Wskutek nieprzemyślanych, impulsywnych zakupów (winni są oczywiście dobrzy koledzy z forum, bezwstydnie wychwalający swoje narzędzia

), zamówiłem w sierpniu Dscosmetic Z0 oraz Blackland Blackbird. Następnego dnia, kiedy słońce poranka odgrodziło mnie od nocnych bezeceństw zakupoholiczych, gorzko pożałowem. Wrzuconej kasy- i choć nie obracam każdej złotówki po kilka razy, krezusem też nie jestem- w sprzęt, który zasadniczo mam i robi świetnie czego chcę (wszak Z0 to kopia R41) lub którego nie znam, kosztuje więcej i jest wielką niewiadomą.
Bez radości czekałem na paczki i nawet bez jakiejś wielkiej chęci testowania nowości. Spodziewałem się moralniaka większego niż ten, co przyszedł wspomnianego widnego poranka.
Najpierw doszła Z0. No nic mówię, jest, cóż, trzeba się ogolić i stracić nadzieję na pomachanie morlaniakowi ręką na do widzenia. I tu zaskoczenie: nie tylko maszynka z racji nierdzewki wygląda przyjemniej (ale tego się spodziewałem), ale goli odrobinę skuteczniej i z mniejszym wrażeniem zdrapywania zarostu ze skóry (niby ktoś coś podobnego pisał, ale to mnie zaskoczyło in plus). Moralniak pozostał, ale złagodniał, baranek jeden. Więc przed R41 wskoczyło Z0. Bez skoku o charakterze rewolucyjnym, tak o jeden punkt, ale dla mnie wystarczająco wyczuwalnie wyżej niż R41.

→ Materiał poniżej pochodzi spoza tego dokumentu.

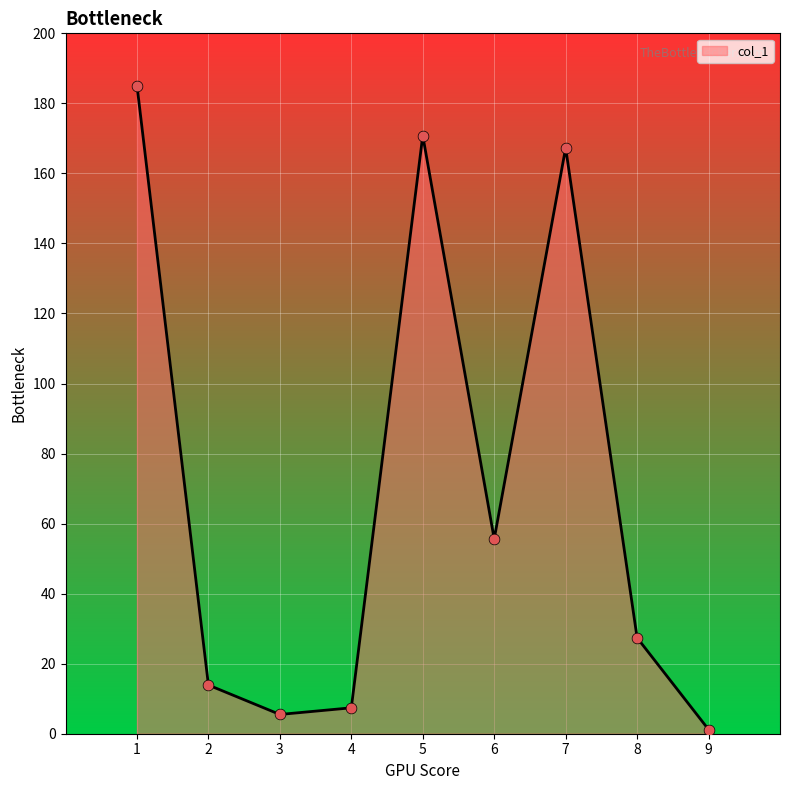

What is the change in value from 6 to 7?

+111.7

No to tym ciężej czekało się na czarnego ptaka. Wydawał się niepotrzebny, przepłacony i obarczony zbyt dużym ryzykiem braku satysfakcji (sądziłem, że w najlepszym przypadku może dorówna Z0 lub chociażby, poproszę, proooszę! - R41).
No i stał się cud- zachowanie impulsywne o odczuwalnej wadze wyjątkowo nie skończyło się katastrofą czy choćby rozczarowaniem.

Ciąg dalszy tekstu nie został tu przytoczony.